### Exercise directions
With pictures excluded, retype exactly every line from the one containing "focal_mm: 4.15" to the end of the records below.

### Material for this exercise
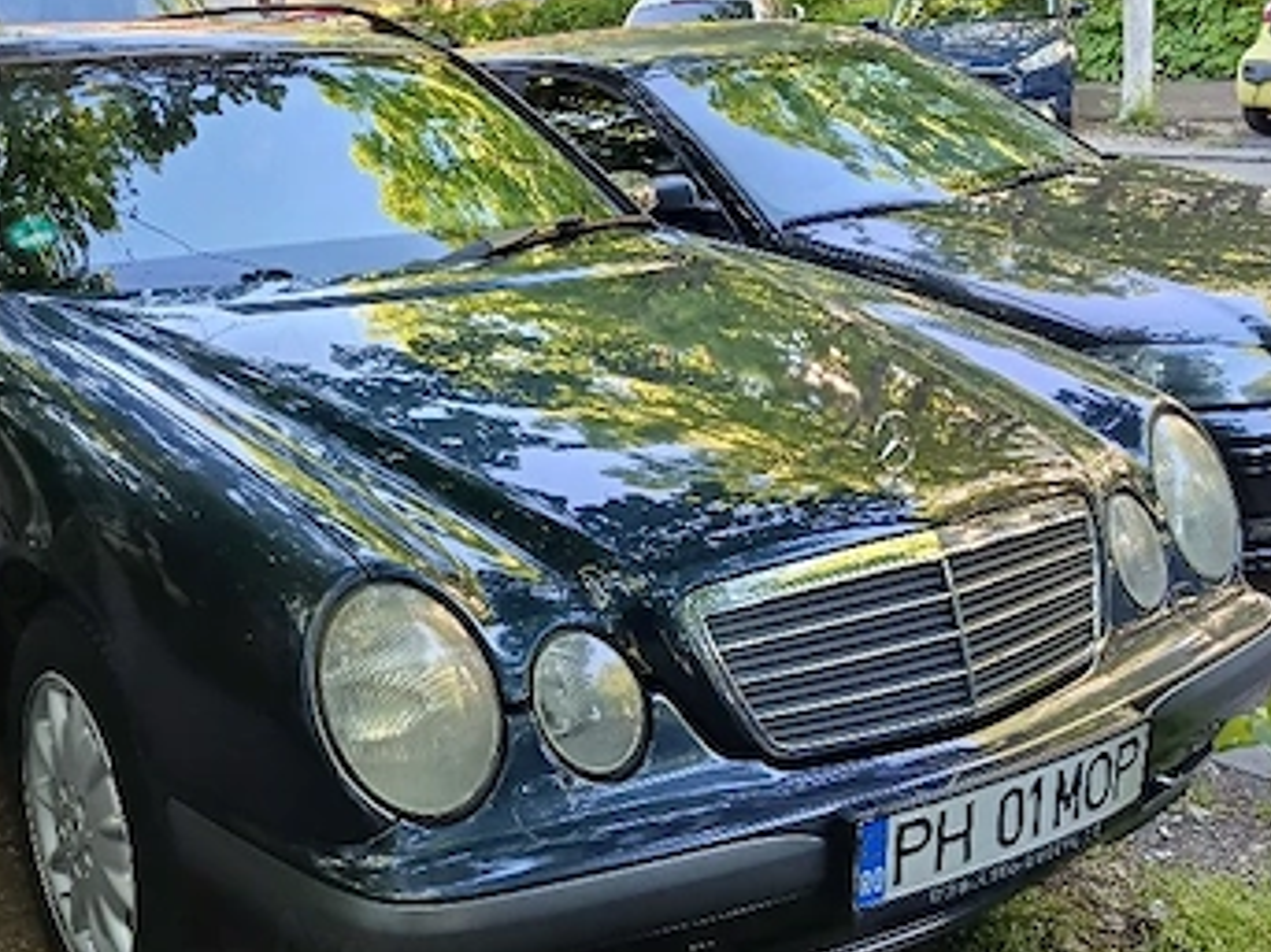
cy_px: 456
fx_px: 1542
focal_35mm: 42
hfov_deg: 43.7
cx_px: 359
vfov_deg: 34.3
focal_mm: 5.24
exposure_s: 1/100
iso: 415
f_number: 1.7
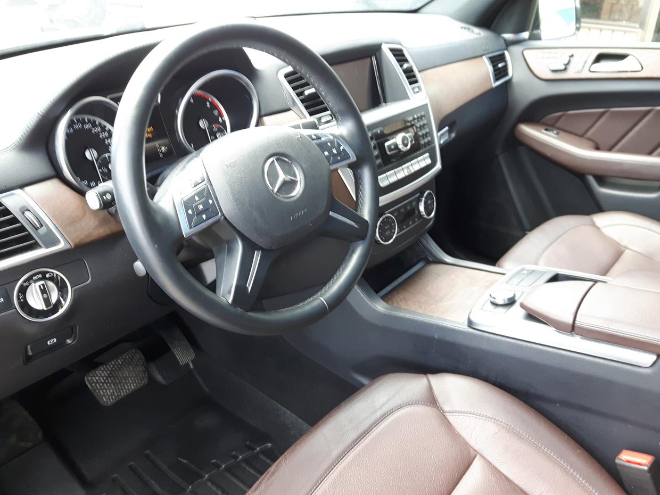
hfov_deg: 56.8
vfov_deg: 44.2
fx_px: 610
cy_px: 248
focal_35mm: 32
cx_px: 337
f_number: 1.9
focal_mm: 3.7
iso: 80
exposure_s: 1/33
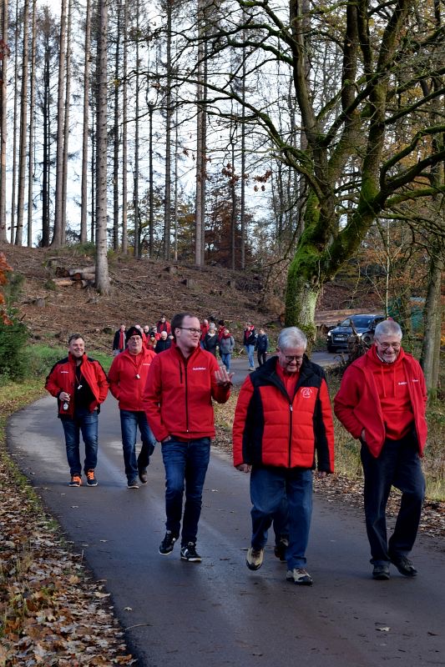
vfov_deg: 27.0
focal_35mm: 75
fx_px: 1391
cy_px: 334
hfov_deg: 18.2
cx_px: 222
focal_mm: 50
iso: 400
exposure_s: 1/160
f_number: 7.1
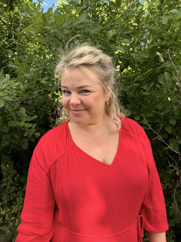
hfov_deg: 56.8
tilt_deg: -1.9
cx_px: 90
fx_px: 167
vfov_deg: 71.6
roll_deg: -2.2
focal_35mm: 24
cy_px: 121
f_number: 1.78
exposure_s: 1/728
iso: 80
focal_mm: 6.76
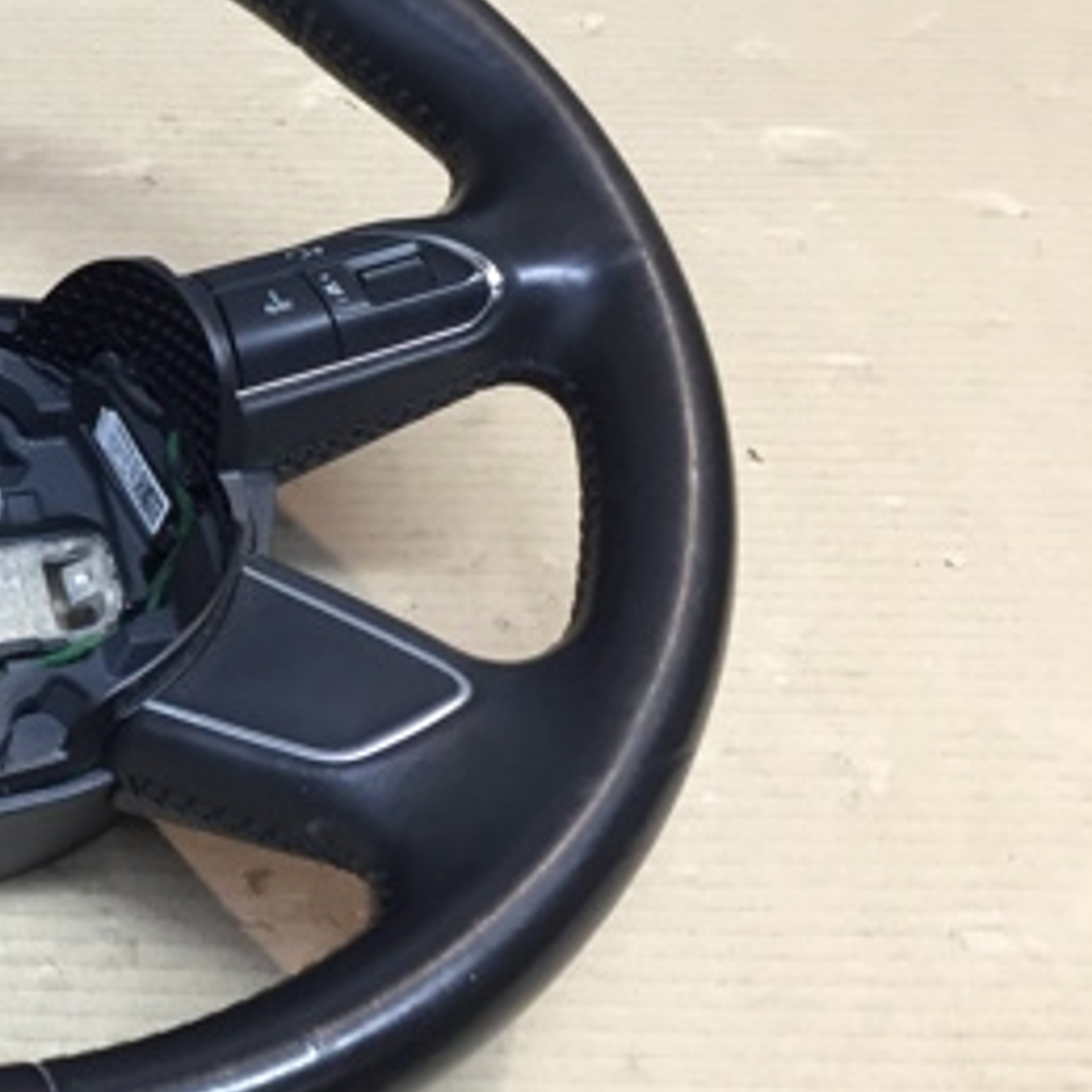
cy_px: 399
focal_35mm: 63
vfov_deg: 27.2
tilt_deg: -45.2
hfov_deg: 24.8
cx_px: -202
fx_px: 2248
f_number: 2.2
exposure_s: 1/33
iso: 100
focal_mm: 4.15
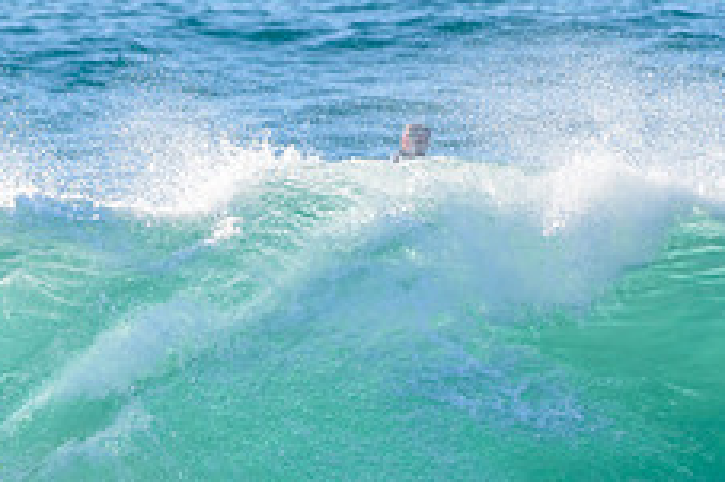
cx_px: -74
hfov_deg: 1.3
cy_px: 429
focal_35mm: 1569
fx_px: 31574
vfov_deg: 0.9
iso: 320
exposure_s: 1/2000
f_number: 5.6
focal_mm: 500
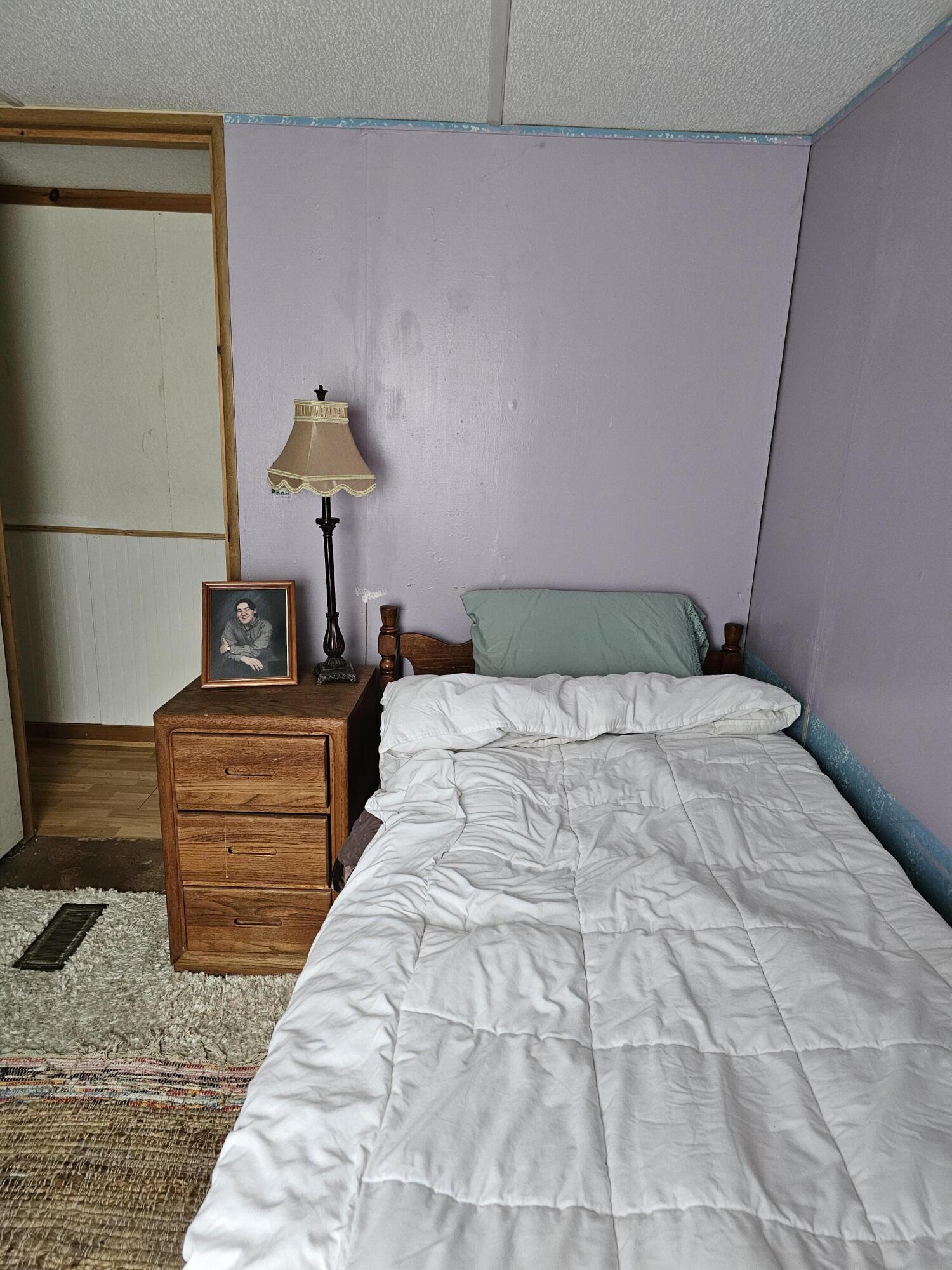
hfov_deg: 58.9
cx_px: 476
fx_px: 843
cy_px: 635
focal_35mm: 23
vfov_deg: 73.9
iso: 640
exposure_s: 1/60
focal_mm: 6.3
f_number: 1.7
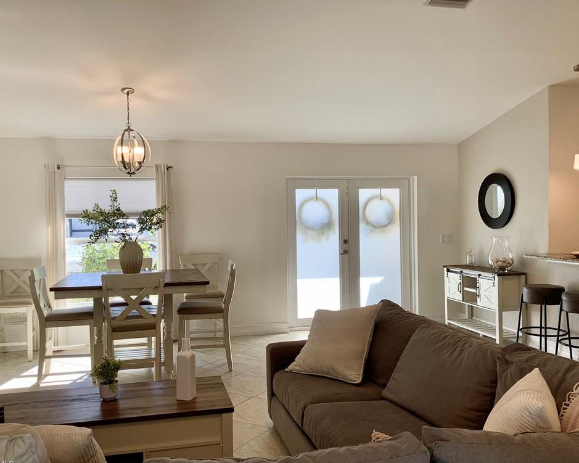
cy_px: 234
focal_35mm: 33
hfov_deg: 54.2
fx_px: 565
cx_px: 284
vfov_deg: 44.5
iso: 25
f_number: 2.4
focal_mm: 3.3
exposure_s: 1/120
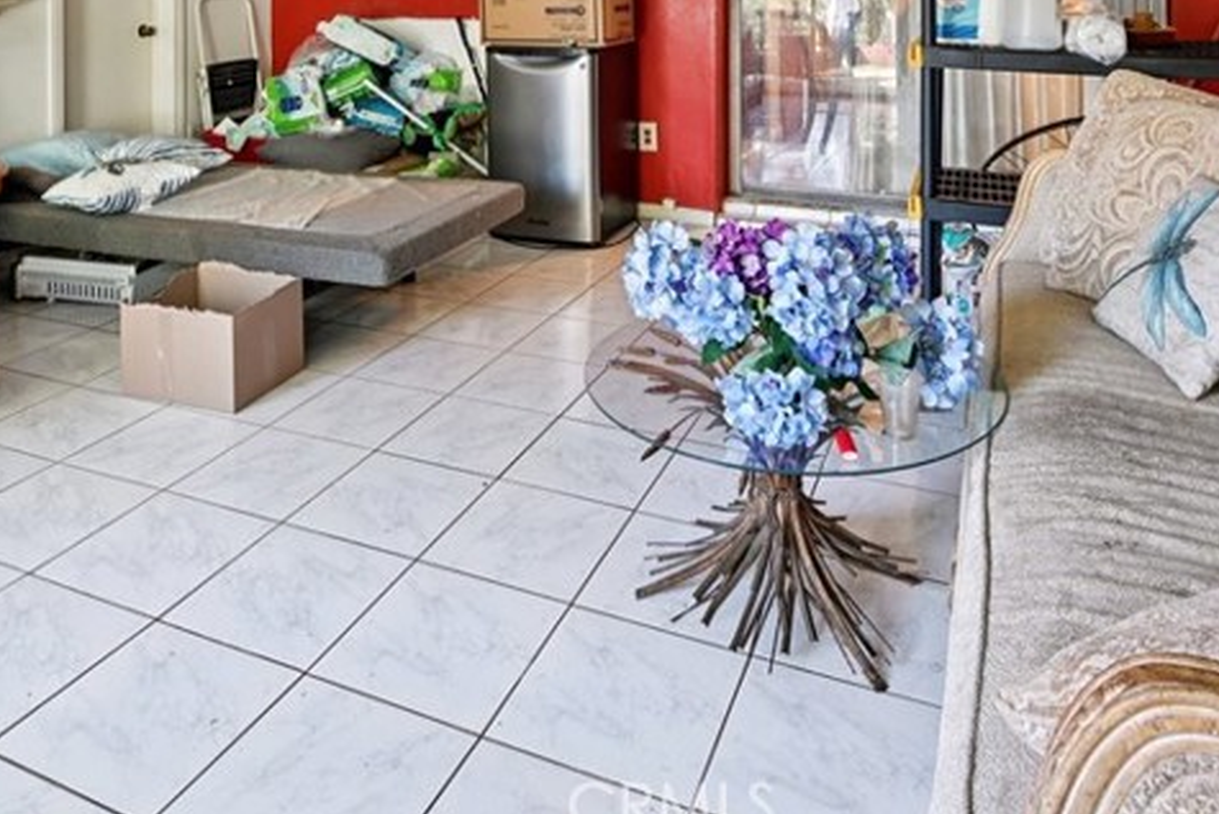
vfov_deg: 39.8
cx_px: 562
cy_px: -33
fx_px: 948
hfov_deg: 65.4
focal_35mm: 28
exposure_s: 1/6
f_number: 8
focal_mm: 13
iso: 400
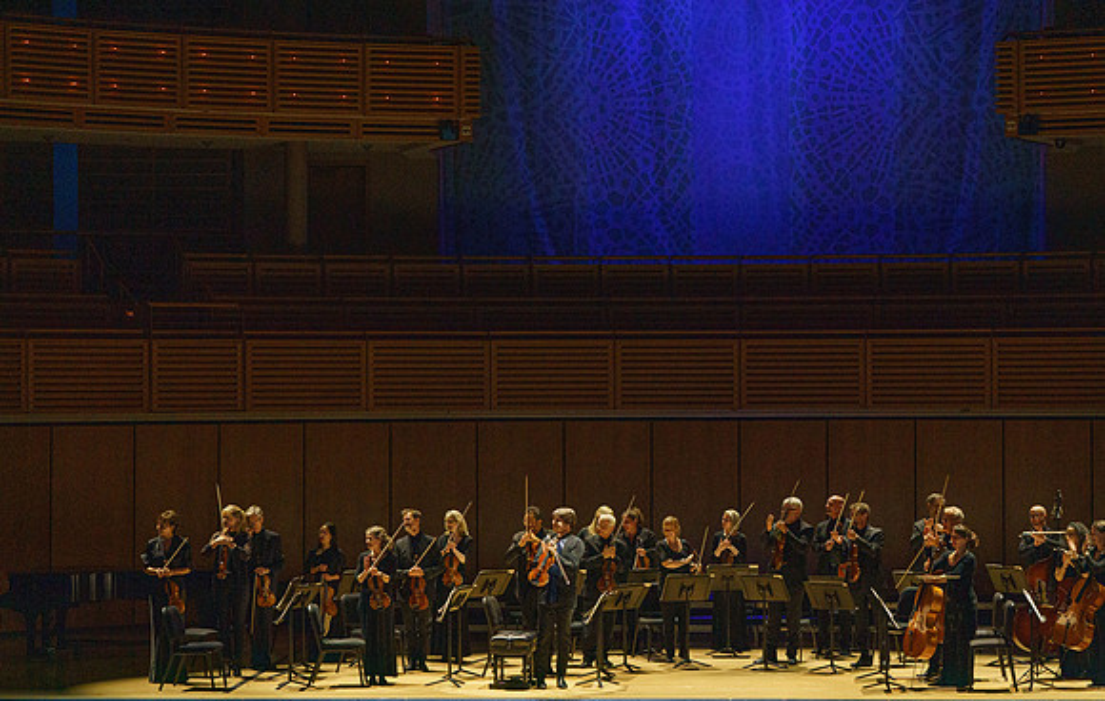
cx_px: 552
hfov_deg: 20.2
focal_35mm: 102
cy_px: 363
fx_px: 3100
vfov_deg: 12.9
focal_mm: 100
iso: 4000
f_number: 7.1
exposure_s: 1/250
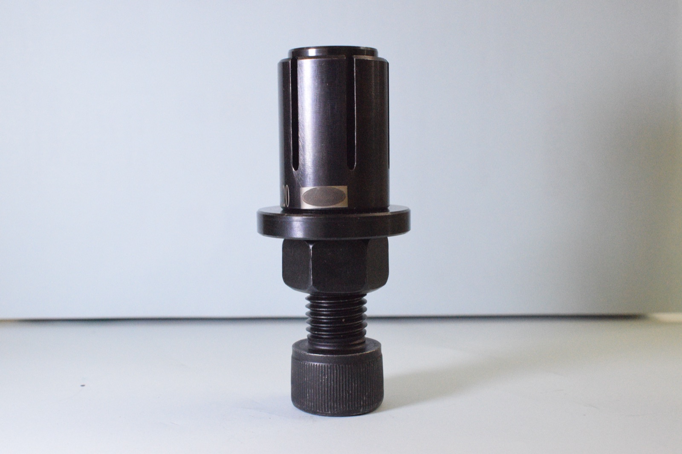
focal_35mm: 48
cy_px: 227
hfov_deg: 41.1
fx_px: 909
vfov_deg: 28.1
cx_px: 341
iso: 8000
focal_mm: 32
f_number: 11
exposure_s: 1/60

### Result
focal_mm: 4.15
cx_px: -74
hfov_deg: 1.3
cy_px: 429
focal_35mm: 1569
fx_px: 31574
vfov_deg: 0.9
iso: 320
exposure_s: 1/2000
f_number: 5.6
focal_mm: 500
hfov_deg: 58.9
cx_px: 476
fx_px: 843
cy_px: 635
focal_35mm: 23
vfov_deg: 73.9
iso: 640
exposure_s: 1/60
focal_mm: 6.3
f_number: 1.7
cy_px: 234
focal_35mm: 33
hfov_deg: 54.2
fx_px: 565
cx_px: 284
vfov_deg: 44.5
iso: 25
f_number: 2.4
focal_mm: 3.3
exposure_s: 1/120
vfov_deg: 39.8
cx_px: 562
cy_px: -33
fx_px: 948
hfov_deg: 65.4
focal_35mm: 28
exposure_s: 1/6
f_number: 8
focal_mm: 13
iso: 400
cx_px: 552
hfov_deg: 20.2
focal_35mm: 102
cy_px: 363
fx_px: 3100
vfov_deg: 12.9
focal_mm: 100
iso: 4000
f_number: 7.1
exposure_s: 1/250
focal_35mm: 48
cy_px: 227
hfov_deg: 41.1
fx_px: 909
vfov_deg: 28.1
cx_px: 341
iso: 8000
focal_mm: 32
f_number: 11
exposure_s: 1/60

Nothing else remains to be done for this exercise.